Hazır yeni şarkımı bulmuşken birkaç şey yazayım dedim.
Bir şehre veda ettim Dünyalı. İçimde bin bir duyguyla
uğurladım kendimi bir şehirden. Kendimi tanıdığım, büyüttüğüm, sakinleştirdiğim
ve değiştirdiğim şehrime veda ettim.
Evet, mezun olabildim. Sırtımda meğer ne büyük bir yük
taşıyormuşum, sınavın ertesi günü anladım bunu Dünyalı!
Bu arada yılbaşı gecesini yine hatırlamıyorum. Koca gecede
toplasan on dakikalık bir kesit var aklımda. Ertesi günün adresi zaten belli:
Tuvalet. Şişede durduğu gibi durmuyor bu meret hakikaten. Ama o rakı bitecek dedim,
bitti. Kadehler benimdi. Mezeler benimdi. Özlemler benimdi. Telefondaki ses
benimdi. Kafamın tüm dağınıklığı benimdi. Dertler benimdi. Deryalar benimdi.
Benim olan her şeye ayrı ayrı kadehler kaldırdım. Yedinci kadehte şişe
boşalınca uykuya yenik düştüm. Pişman değilim. Yine olsa yine yaparım. Tuvalete
taşınmaya, mideme ağrılar girmesine razıyım. Sen de dene, pişman olmayacaksın
eğer tabağında haydari varsa…
Bir üst paragraftan dolayı sanırım yazıma +15 sınırı
getirmem gerekecek Dünyalı. O yüzden ben veda ettiğim şehrime geri dönüyorum.
Şehrimi terk ederken dostlarımla vedalaştım. Ağladım. Ama en
çok otobüste tekli koltuğumda otururken ağladım. Sarılmalara doyamadım. Öyle
garip ki Dünyalı. Gittiğim için bir yandan üzülüyorum. Bir yandan seviniyorum.

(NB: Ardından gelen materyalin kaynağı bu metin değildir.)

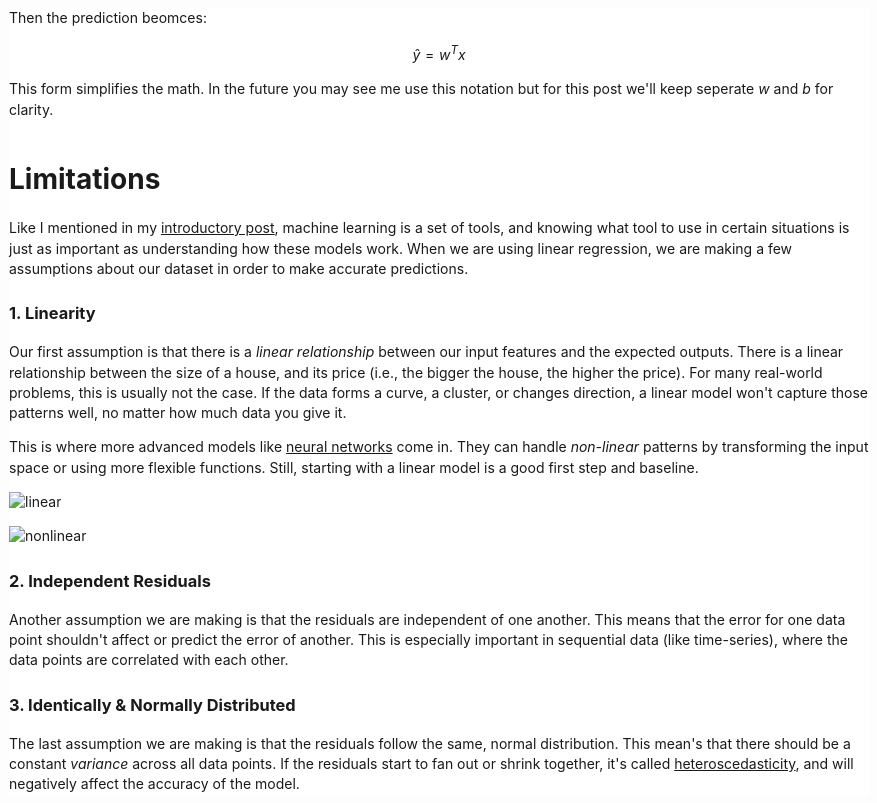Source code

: Then the prediction beomces:

$$
\hat{y} = w^Tx
$$

This form simplifies the math. In the future you may see me use this notation but for this post we'll keep seperate $w$ and $b$ for clarity.

# Limitations

Like I mentioned in my [introductory post](https://noahnkr.com/blog/machine-learning-overview), machine learning is a set of tools, and knowing what tool to use in certain situations is just as important as understanding how these models work. When we are using linear regression, we are making a few assumptions about our dataset in order to make accurate predictions.

### 1. Linearity

Our first assumption is that there is a _linear relationship_ between our input features and the expected outputs. There is a linear relationship between the size of a house, and its price (i.e., the bigger the house, the higher the price). For many real-world problems, this is usually not the case. If the data forms a curve, a cluster, or changes direction, a linear model won't capture those patterns well, no matter how much data you give it.

This is where more advanced models like [neural networks](https://noahnkr/blog/neural-networks) come in. They can handle _non-linear_ patterns by transforming the input space or using more flexible functions. Still, starting with a linear model is a good first step and baseline.

<div className="inline-display">

<div className="inline-display-child">

![linear](/blog-images/linear-regression/linear.png)

</div>

<div className="inline-display-child">

![nonlinear](/blog-images/linear-regression/nonlinear.png)

</div>

</div>

### 2. Independent Residuals

Another assumption we are making is that the residuals are independent of one another. This means that the error for one data point shouldn't affect or predict the error of another. This is especially important in sequential data (like time-series), where the data points are correlated with each other.

### 3. Identically & Normally Distributed

The last assumption we are making is that the residuals follow the same, normal distribution. This mean's that there should be a constant _variance_ across all data points. If the residuals start to fan out or shrink together, it's called [heteroscedasticity](https://en.wikipedia.org/wiki/Homoscedasticity_and_heteroscedasticity), and will negatively affect the accuracy of the model.
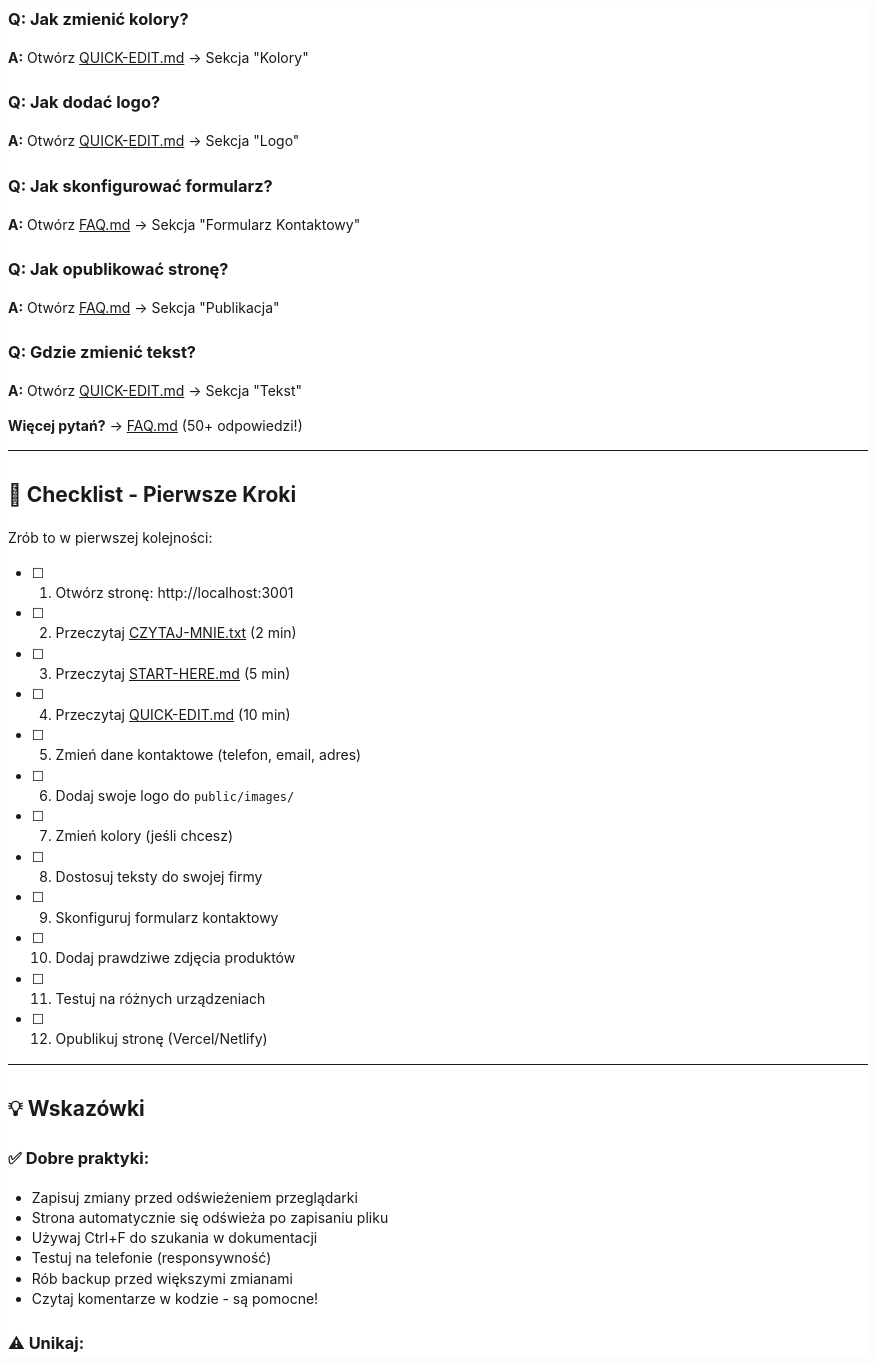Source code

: ### Q: Jak zmienić kolory?
**A:** Otwórz [QUICK-EDIT.md](QUICK-EDIT.md) → Sekcja "Kolory"

### Q: Jak dodać logo?
**A:** Otwórz [QUICK-EDIT.md](QUICK-EDIT.md) → Sekcja "Logo"

### Q: Jak skonfigurować formularz?
**A:** Otwórz [FAQ.md](FAQ.md) → Sekcja "Formularz Kontaktowy"

### Q: Jak opublikować stronę?
**A:** Otwórz [FAQ.md](FAQ.md) → Sekcja "Publikacja"

### Q: Gdzie zmienić tekst?
**A:** Otwórz [QUICK-EDIT.md](QUICK-EDIT.md) → Sekcja "Tekst"

**Więcej pytań?** → [FAQ.md](FAQ.md) (50+ odpowiedzi!)

---

## 🎯 Checklist - Pierwsze Kroki

Zrób to w pierwszej kolejności:

- [ ] 1. Otwórz stronę: http://localhost:3001
- [ ] 2. Przeczytaj [CZYTAJ-MNIE.txt](CZYTAJ-MNIE.txt) (2 min)
- [ ] 3. Przeczytaj [START-HERE.md](START-HERE.md) (5 min)
- [ ] 4. Przeczytaj [QUICK-EDIT.md](QUICK-EDIT.md) (10 min)
- [ ] 5. Zmień dane kontaktowe (telefon, email, adres)
- [ ] 6. Dodaj swoje logo do `public/images/`
- [ ] 7. Zmień kolory (jeśli chcesz)
- [ ] 8. Dostosuj teksty do swojej firmy
- [ ] 9. Skonfiguruj formularz kontaktowy
- [ ] 10. Dodaj prawdziwe zdjęcia produktów
- [ ] 11. Testuj na różnych urządzeniach
- [ ] 12. Opublikuj stronę (Vercel/Netlify)

---

## 💡 Wskazówki

### ✅ Dobre praktyki:

- Zapisuj zmiany przed odświeżeniem przeglądarki
- Strona automatycznie się odświeża po zapisaniu pliku
- Używaj Ctrl+F do szukania w dokumentacji
- Testuj na telefonie (responsywność)
- Rób backup przed większymi zmianami
- Czytaj komentarze w kodzie - są pomocne!

### ⚠️ Unikaj:
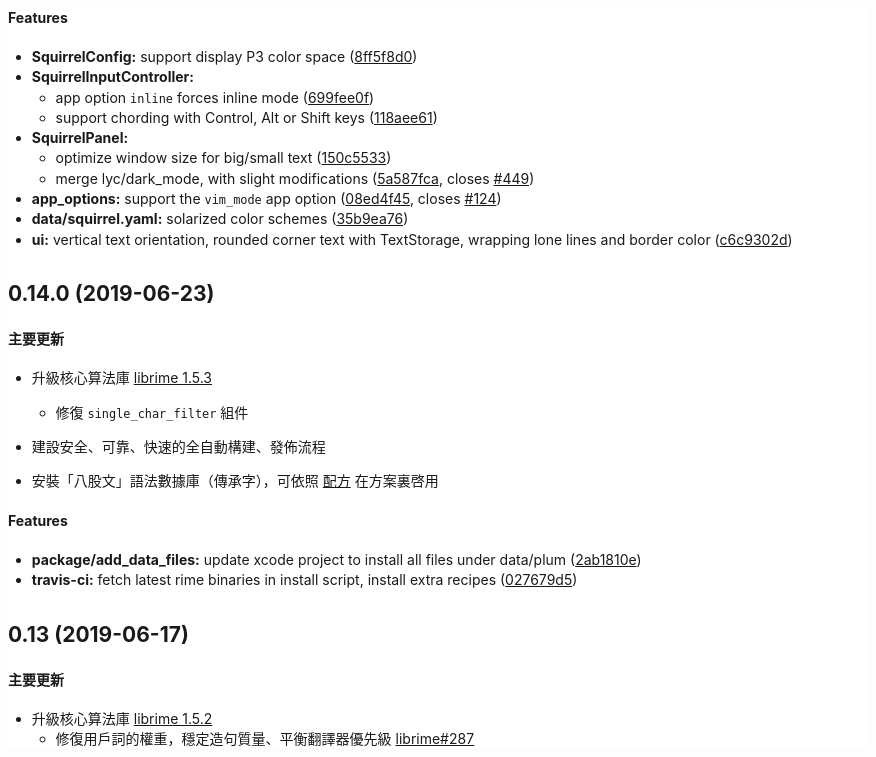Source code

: #### Features

* **SquirrelConfig:**  support display P3 color space ([8ff5f8d0](https://github.com/rime/squirrel/commit/8ff5f8d024c034f2217c67cf8dc77aa47a5a7b34))
* **SquirrelInputController:**
  *  app option `inline` forces inline mode ([699fee0f](https://github.com/rime/squirrel/commit/699fee0fd2c9808667fd60426f1abc8c09d7ff8d))
  *  support chording with Control, Alt or Shift keys ([118aee61](https://github.com/rime/squirrel/commit/118aee617089b4c7a3e448a42ea0b4c65eae5895))
* **SquirrelPanel:**
  *  optimize window size for big/small text ([150c5533](https://github.com/rime/squirrel/commit/150c5533f8862b242e1837fb0b62e97429cbb2a3))
  *  merge lyc/dark_mode, with slight modifications ([5a587fca](https://github.com/rime/squirrel/commit/5a587fca16d7b6c842682f285949041871ed80bf), closes [#449](https://github.com/rime/squirrel/issues/449))
* **app_options:**  support the `vim_mode` app option ([08ed4f45](https://github.com/rime/squirrel/commit/08ed4f4590e17c969f1536b347bbe1f05737d4aa), closes [#124](https://github.com/rime/squirrel/issues/124))
* **data/squirrel.yaml:**  solarized color schemes ([35b9ea76](https://github.com/rime/squirrel/commit/35b9ea76d2c3c4ce095bc838948ba43761022a12))
* **ui:**  vertical text orientation, rounded corner text with TextStorage, wrapping lone lines and border color ([c6c9302d](https://github.com/rime/squirrel/commit/c6c9302dcd537e0b72af729082390483bc3d07c0))



<a name="0.14.0"></a>
## 0.14.0 (2019-06-23)


#### 主要更新

* 升級核心算法庫 [librime 1.5.3](https://github.com/rime/librime/blob/master/CHANGELOG.md#153-2019-06-22)
  * 修復 `single_char_filter` 組件

* 建設安全、可靠、快速的全自動構建、發佈流程

* 安裝「八股文」語法數據庫（傳承字），可依照 [配方](https://github.com/lotem/rime-octagram-data) 在方案裏啓用

#### Features

* **package/add_data_files:**  update xcode project to install all files under data/plum ([2ab1810e](https://github.com/rime/squirrel/commit/2ab1810e94b963df27e6fd2e399465ccdabba138))
* **travis-ci:**  fetch latest rime binaries in install script, install extra recipes ([027679d5](https://github.com/rime/squirrel/commit/027679d58974845a83a393a313bbd63462a795b1))



<a name="0.13"></a>
## 0.13 (2019-06-17)


#### 主要更新

* 升級核心算法庫 [librime 1.5.2](https://github.com/rime/librime/blob/master/CHANGELOG.md#152-2019-06-17)
  * 修復用戶詞的權重，穩定造句質量、平衡翻譯器優先級 [librime#287](https://github.com/rime/librime/issues/287)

Yetmiyor bir de korkuyorum.
Dostlarımı, kendi düzenimi, kendi sokaklarımı, kendi
hayatımı, geride bırakırken üzülüyordum.
Aileme, uzak kaldığım her şeye kavuşacağım için
seviniyordum.
Bocalamaktan, kendimi yeni bir düzene sokmaya çalışırken
bocalamaktan ve balığı ters döndürmekten de korkuyordum.
Bir yandan da yola çıkarken sanki birkaç günlük tatil için
gidiyormuş gibi hissediyor olmam iyice karıştırıyordu kafamı. Acı gerçeği
odamdaki manzarayı gördüğümde benimsedim. Kitaplarım, eşyalarım, her şeyim bir
bir odamdaydı. Önceleri bir iki haftalığına eve geldiğimde valizimi
boşaltmazdım bile. Ama şimdi ilk işim eşyalarımı yerleştirmek oldu. Yeni bir
düzene ne kadar çabuk geçersem o kadar çabuk kabullenirim diye düşündüm.
Otobüse bindim ve onca anıya, onca neşeye, hüzüne yol boyu
teker teker veda ettim. Kendi kendime güldüm , ağladım, düşündüm. Keşkelerim
de oldu iyikilerim de.
Şehrimde tanıdığım herkese, hayatıma kattıkları her şey için
çok teşekkür ederim.
Çekirdek ailem… Bana il dışında okuma fırsatını vererek bana
en büyük iyiliği yaptıkları için en çok da onlara teşekkür ederim.
Ve büyük ailem… Maddi manevi her türlü desteklerini benden
hiç esirgemedikleri için teyzelerime ablalarıma çok çok teşekkür ederim. Önce
aileme sonra bana hep destek oldunuz. Ben olmadığımda onlara siz sarıldınız.
Ve Dünyalı, artık önümdeki hayata hazırlık yaparken daha
hızlı adımlar atmalıyım. Eğer “her şey bir gün güzel olacak” ise benim bu
güzellikleri yaşamam için çaba göstermem lazım.
Hayatımda aldığım bu kararın Hayır’lara vesile olmasını
diliyor ve “hayat bildiği gibi gelsin” diyerek cümlelerime son veriyorum.